To Roth or Not to Roth?
Updated: Jan 23, 2020
That is the question (I get all the time). “Should I save into a Roth or a Traditional IRA?” As is often the answer to so many financial questions: it depends. I was recently perusing a commentary on the assumptions used in our financial modeling software at the firm where I work when I came across a statement that encompasses so many financial planning approaches. The author, Harold Evensky, writes, “practitioners should not treat long term planning as an exact science with a focus on the accuracy to the second decimal place but rather as (an) educated art designed to provide reasonable guidelines in assisting clients (to) plan their future.” He goes on to say, “long term planning is not a case of plan and forget but rather plan, monitor and modify as necessary.” When it comes to choosing between Roth and traditional IRA contributions, Mr. Evensky’s approach is helpful and I’ll explain why in a second, but first let’s review the differences between the two types of contributions.
When it comes to saving for retirement, there are a lot of ways to go about it. You can save by having some of your paychecks contributed to a retirement account at work, you can open up your own retirement account, you can save into your checking account, or hide dollars under your mattress. Ideally, you want to be saving into an investment account that has tax advantages because this means saving more in the long-run due to both tax savings and compounded returns. These types of employer-sponsored accounts are often referred to as “qualified accounts” because they “qualify” for favorable tax treatment. This qualification applies to accounts such as 401(k)s, 403(b)s, profit-sharing plans, as well as SIMPLE and SEP IRAs. While traditional and Roth IRAs aren’t considered “qualified” because they don’t fall under the same tax code as employer sponsored plans, they do still receive favorable tax treatment. With regards to deciding between Roth and Traditional contributions, what we’re really deciding is when we want to get the tax break: now or later.

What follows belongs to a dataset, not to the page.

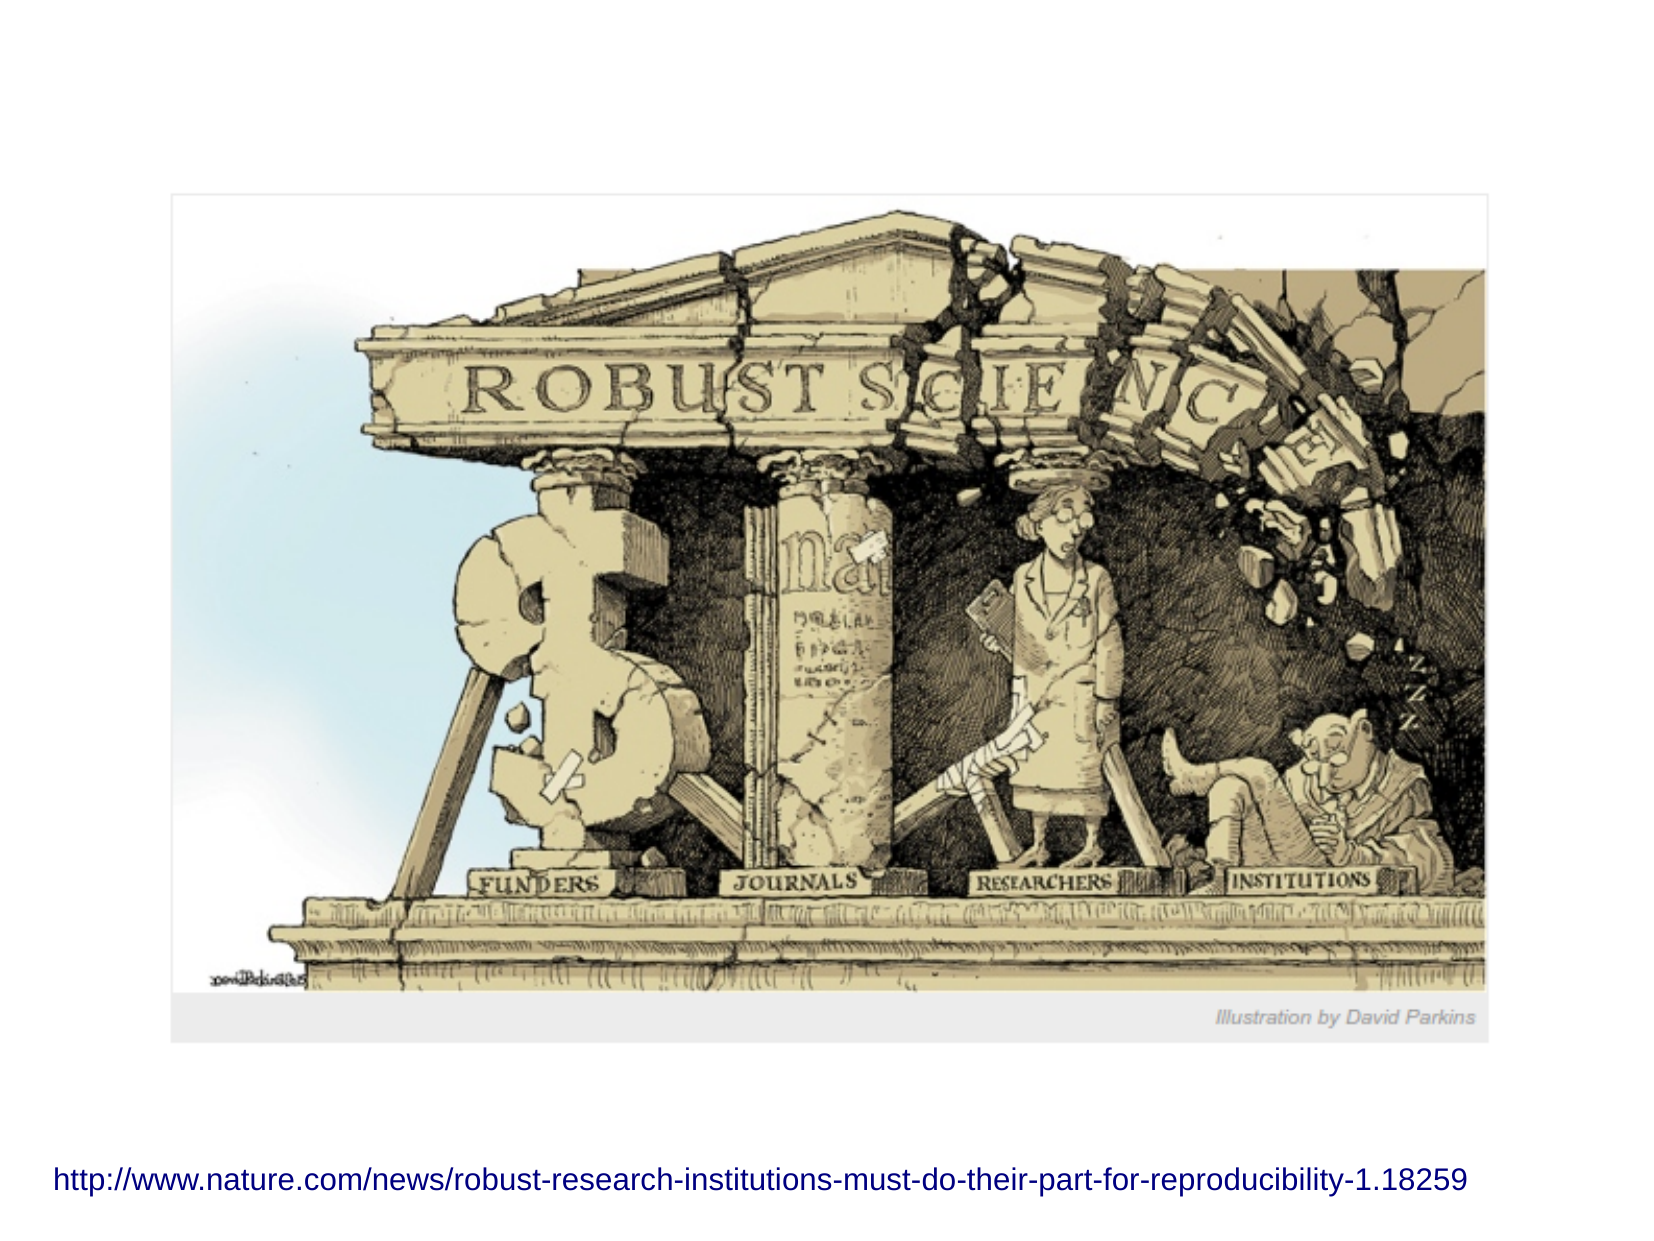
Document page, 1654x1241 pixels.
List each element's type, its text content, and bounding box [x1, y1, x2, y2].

picture [165, 171, 1506, 1058]
text_box http://www.nature.com/news/robust-research-institutions-must-do-their-part-for-reproducibility-1.18259 [38, 1155, 1621, 1206]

Traditional IRA and qualified accounts receive contributions of what’s known as pre-tax money. It’s considered “pre-tax” because when you contribute, you get a tax deduction in the year you make it (the money is contributed before it is taxed). However, when you pull that money back out you do pay taxes on each distribution as if it’s income. To summarize: traditional, pre-tax contributions give you a tax benefit now but result in you paying taxes when you withdraw the money later.
Roth contributions are made with after-tax money. Some employer-sponsored retirement plans have the option to contribute after-tax money, but not all do. It is a plan specific feature and worth asking about when setting up your contributions. Roth or after-tax contributions are made with money you’ve already paid taxes on, hence the “after-tax” description. This means that you do not receive any type of tax benefit in the present, but the funds contributed grow tax free and can be withdrawn tax free in the future assuming they are withdrawn after you’ve attained 59.5 years of age (this age qualification applies to all qualified accounts – withdrawing prior results in a tax penalty with some exceptions).

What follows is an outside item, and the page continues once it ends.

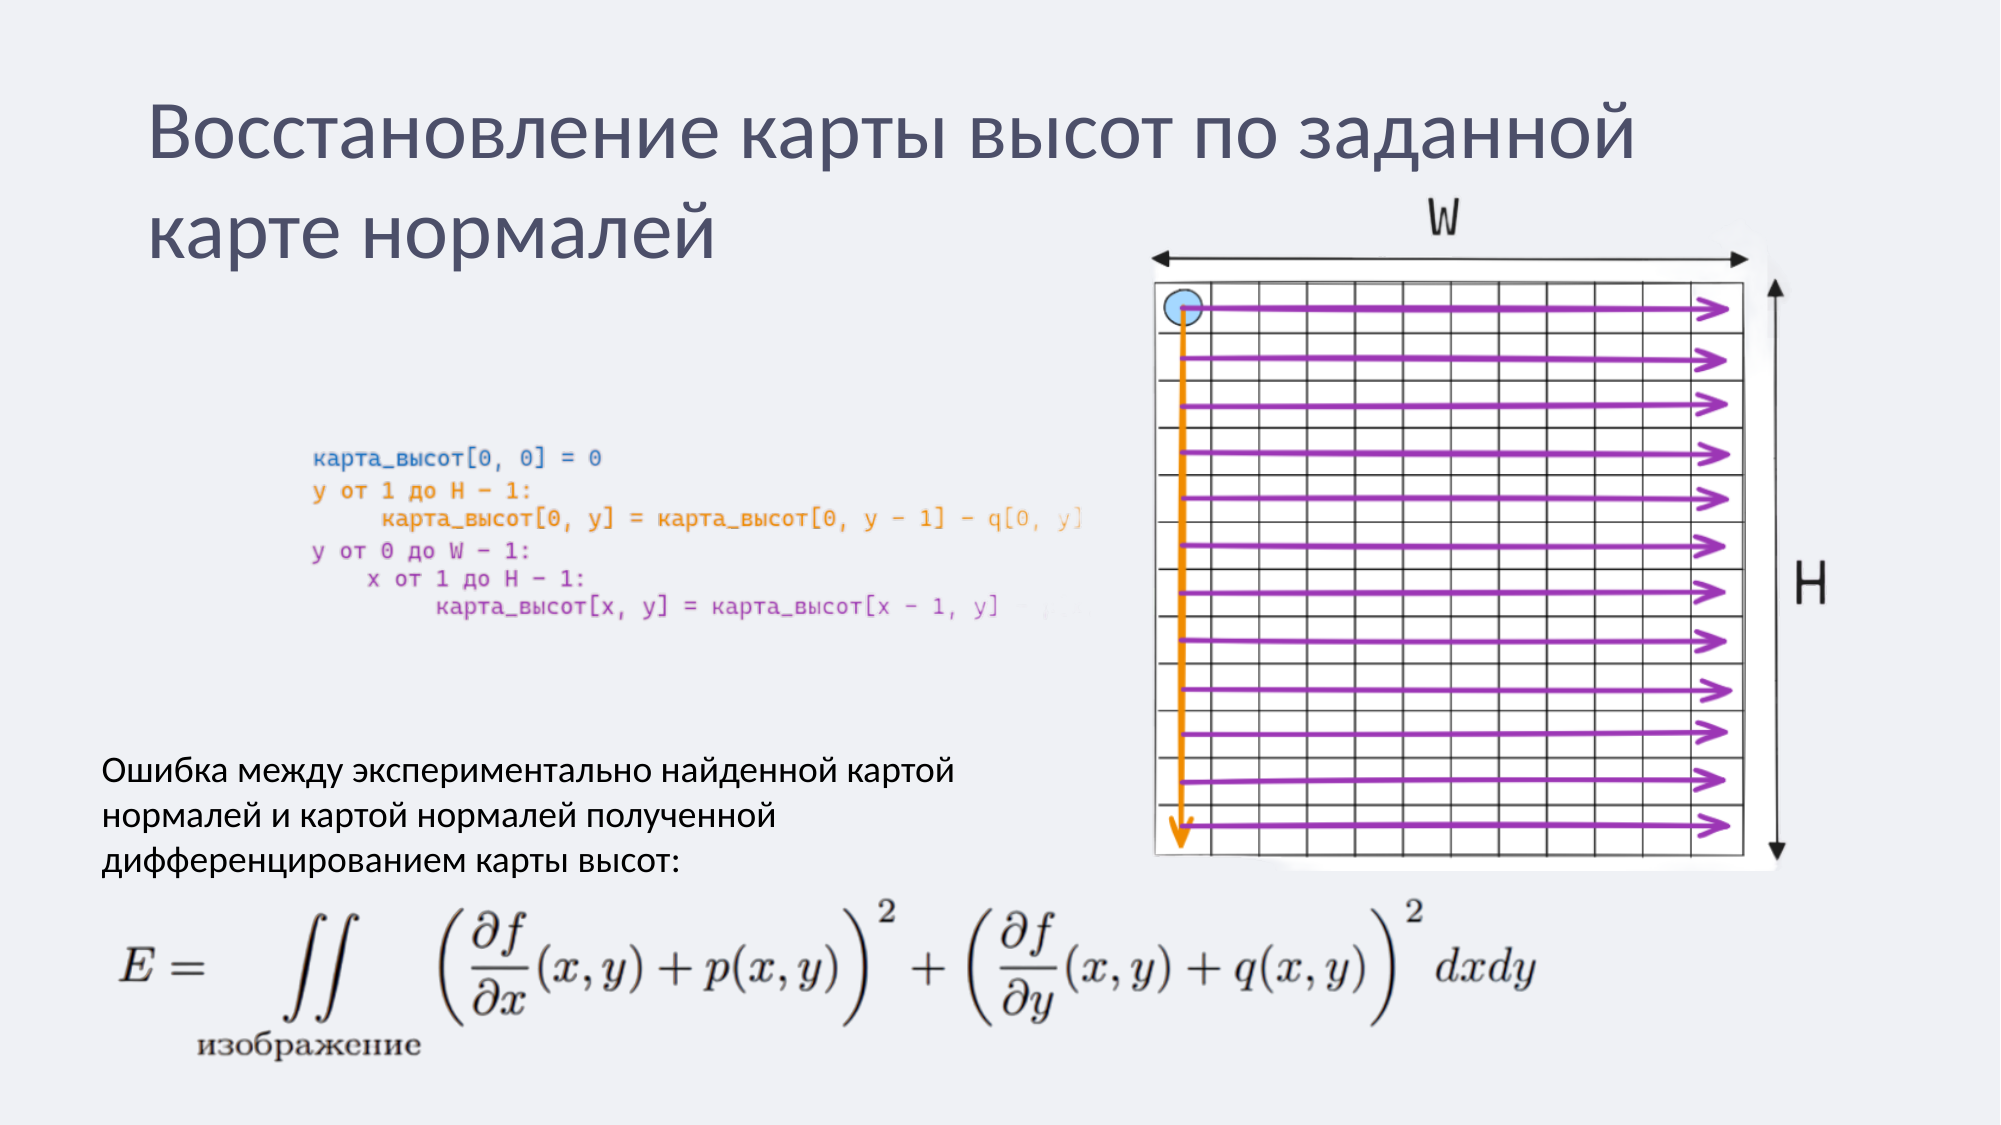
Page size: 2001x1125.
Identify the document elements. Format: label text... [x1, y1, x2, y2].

So which one? The typical rule of thumb is to make Roth contributions in the early years of your career while you’re in a lower tax bracket with the assumption that your tax bracket will increase and be higher when you retire. The idea is that it’s preferable to pay taxes on the money while you’re in the lower tax bracket. As your career progresses and your income hopefully increases, you may want to consider switching to traditional contributions to receive the tax deduction in the year of contribution. This is a pretty good approach and one we typically recommend. But, as previously mentioned, financial planning is not an exact science. It is an art and one that requires monitoring and modification. The Roth rule of thumb makes some very serious assumptions – both about tax law and your situation. We don’t know how tax brackets will change over time, nor do we know how your situation will change over time. That being said, we do know what the tax status will be of those funds going forward. If you make Roth contributions now, that money will be tax-free in the future regardless of your tax situation and that’s a nice thing to have. This is why we often recommend that if possible, you make use of the Roth option – in consultation with your tax advisor. Furthermore, while choosing one over the other is important, the most important decision being made is that you are saving! You can check out this article on saving enough to learn more about that. And if you’re still concerned about which choice is best for your specific situation, it might be a good idea to contact your CPA and financial advisor who will be best suited to help you make that judgment call.